Leave out the pictures. Return every record otherwise untouched.

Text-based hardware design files
=== Section Start ===

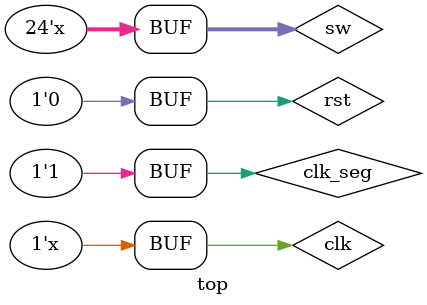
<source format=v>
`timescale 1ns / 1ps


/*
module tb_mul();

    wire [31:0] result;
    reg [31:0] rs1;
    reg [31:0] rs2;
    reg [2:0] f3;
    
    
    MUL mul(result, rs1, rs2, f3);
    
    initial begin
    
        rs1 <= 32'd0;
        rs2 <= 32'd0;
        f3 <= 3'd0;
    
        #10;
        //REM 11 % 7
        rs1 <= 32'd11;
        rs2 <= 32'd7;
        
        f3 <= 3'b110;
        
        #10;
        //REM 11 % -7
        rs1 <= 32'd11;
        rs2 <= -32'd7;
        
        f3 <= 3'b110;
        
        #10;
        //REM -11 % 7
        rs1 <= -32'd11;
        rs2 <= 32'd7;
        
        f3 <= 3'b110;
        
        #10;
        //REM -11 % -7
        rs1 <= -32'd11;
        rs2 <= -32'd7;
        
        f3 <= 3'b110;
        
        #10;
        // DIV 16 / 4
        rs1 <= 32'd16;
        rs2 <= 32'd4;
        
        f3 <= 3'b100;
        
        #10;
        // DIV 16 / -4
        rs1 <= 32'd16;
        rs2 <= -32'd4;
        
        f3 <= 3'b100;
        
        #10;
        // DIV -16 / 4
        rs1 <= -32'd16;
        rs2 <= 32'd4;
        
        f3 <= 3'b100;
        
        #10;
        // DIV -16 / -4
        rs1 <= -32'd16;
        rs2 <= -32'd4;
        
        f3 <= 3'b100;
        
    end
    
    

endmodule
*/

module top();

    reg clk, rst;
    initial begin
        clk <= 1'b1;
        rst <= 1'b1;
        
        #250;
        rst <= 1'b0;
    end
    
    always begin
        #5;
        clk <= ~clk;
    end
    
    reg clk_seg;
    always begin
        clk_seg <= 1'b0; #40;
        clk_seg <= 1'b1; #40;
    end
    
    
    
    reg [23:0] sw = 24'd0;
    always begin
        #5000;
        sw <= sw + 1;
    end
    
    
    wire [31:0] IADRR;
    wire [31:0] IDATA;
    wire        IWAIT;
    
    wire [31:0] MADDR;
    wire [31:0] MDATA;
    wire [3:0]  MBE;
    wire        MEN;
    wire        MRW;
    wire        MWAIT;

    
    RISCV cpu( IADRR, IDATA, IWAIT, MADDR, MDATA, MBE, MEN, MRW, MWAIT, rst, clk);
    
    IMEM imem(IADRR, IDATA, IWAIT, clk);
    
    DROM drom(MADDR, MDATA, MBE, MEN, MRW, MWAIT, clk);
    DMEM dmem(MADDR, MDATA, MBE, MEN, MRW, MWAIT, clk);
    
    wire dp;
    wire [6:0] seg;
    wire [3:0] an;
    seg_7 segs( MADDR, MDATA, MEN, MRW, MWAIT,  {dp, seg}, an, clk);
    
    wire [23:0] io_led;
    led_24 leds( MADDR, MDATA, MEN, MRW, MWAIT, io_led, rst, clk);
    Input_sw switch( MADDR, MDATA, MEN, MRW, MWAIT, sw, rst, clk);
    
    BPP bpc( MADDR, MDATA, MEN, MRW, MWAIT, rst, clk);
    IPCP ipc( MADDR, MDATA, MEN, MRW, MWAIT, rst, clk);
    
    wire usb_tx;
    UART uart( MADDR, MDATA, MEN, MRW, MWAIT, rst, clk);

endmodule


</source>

=== Section End ===

• Result of the task
<source format=v>
`timescale 1ns / 1ps


/*
module tb_mul();

    wire [31:0] result;
    reg [31:0] rs1;
    reg [31:0] rs2;
    reg [2:0] f3;
    
    
    MUL mul(result, rs1, rs2, f3);
    
    initial begin
    
        rs1 <= 32'd0;
        rs2 <= 32'd0;
        f3 <= 3'd0;
    
        #10;
        //REM 11 % 7
        rs1 <= 32'd11;
        rs2 <= 32'd7;
        
        f3 <= 3'b110;
        
        #10;
        //REM 11 % -7
        rs1 <= 32'd11;
        rs2 <= -32'd7;
        
        f3 <= 3'b110;
        
        #10;
        //REM -11 % 7
        rs1 <= -32'd11;
        rs2 <= 32'd7;
        
        f3 <= 3'b110;
        
        #10;
        //REM -11 % -7
        rs1 <= -32'd11;
        rs2 <= -32'd7;
        
        f3 <= 3'b110;
        
        #10;
        // DIV 16 / 4
        rs1 <= 32'd16;
        rs2 <= 32'd4;
        
        f3 <= 3'b100;
        
        #10;
        // DIV 16 / -4
        rs1 <= 32'd16;
        rs2 <= -32'd4;
        
        f3 <= 3'b100;
        
        #10;
        // DIV -16 / 4
        rs1 <= -32'd16;
        rs2 <= 32'd4;
        
        f3 <= 3'b100;
        
        #10;
        // DIV -16 / -4
        rs1 <= -32'd16;
        rs2 <= -32'd4;
        
        f3 <= 3'b100;
        
    end
    
    

endmodule
*/

module top();

    reg clk, rst;
    initial begin
        clk <= 1'b1;
        rst <= 1'b1;
        
        #250;
        rst <= 1'b0;
    end
    
    always begin
        #5;
        clk <= ~clk;
    end
    
    reg clk_seg;
    always begin
        clk_seg <= 1'b0; #40;
        clk_seg <= 1'b1; #40;
    end
    
    
    
    reg [23:0] sw = 24'd0;
    always begin
        #5000;
        sw <= sw + 1;
    end
    
    
    wire [31:0] IADRR;
    wire [31:0] IDATA;
    wire        IWAIT;
    
    wire [31:0] MADDR;
    wire [31:0] MDATA;
    wire [3:0]  MBE;
    wire        MEN;
    wire        MRW;
    wire        MWAIT;

    
    RISCV cpu( IADRR, IDATA, IWAIT, MADDR, MDATA, MBE, MEN, MRW, MWAIT, rst, clk);
    
    IMEM imem(IADRR, IDATA, IWAIT, clk);
    
    DROM drom(MADDR, MDATA, MBE, MEN, MRW, MWAIT, clk);
    DMEM dmem(MADDR, MDATA, MBE, MEN, MRW, MWAIT, clk);
    
    wire dp;
    wire [6:0] seg;
    wire [3:0] an;
    seg_7 segs( MADDR, MDATA, MEN, MRW, MWAIT,  {dp, seg}, an, clk);
    
    wire [23:0] io_led;
    led_24 leds( MADDR, MDATA, MEN, MRW, MWAIT, io_led, rst, clk);
    Input_sw switch( MADDR, MDATA, MEN, MRW, MWAIT, sw, rst, clk);
    
    BPP bpc( MADDR, MDATA, MEN, MRW, MWAIT, rst, clk);
    IPCP ipc( MADDR, MDATA, MEN, MRW, MWAIT, rst, clk);
    
    wire usb_tx;
    UART uart( MADDR, MDATA, MEN, MRW, MWAIT, rst, clk);

endmodule


</source>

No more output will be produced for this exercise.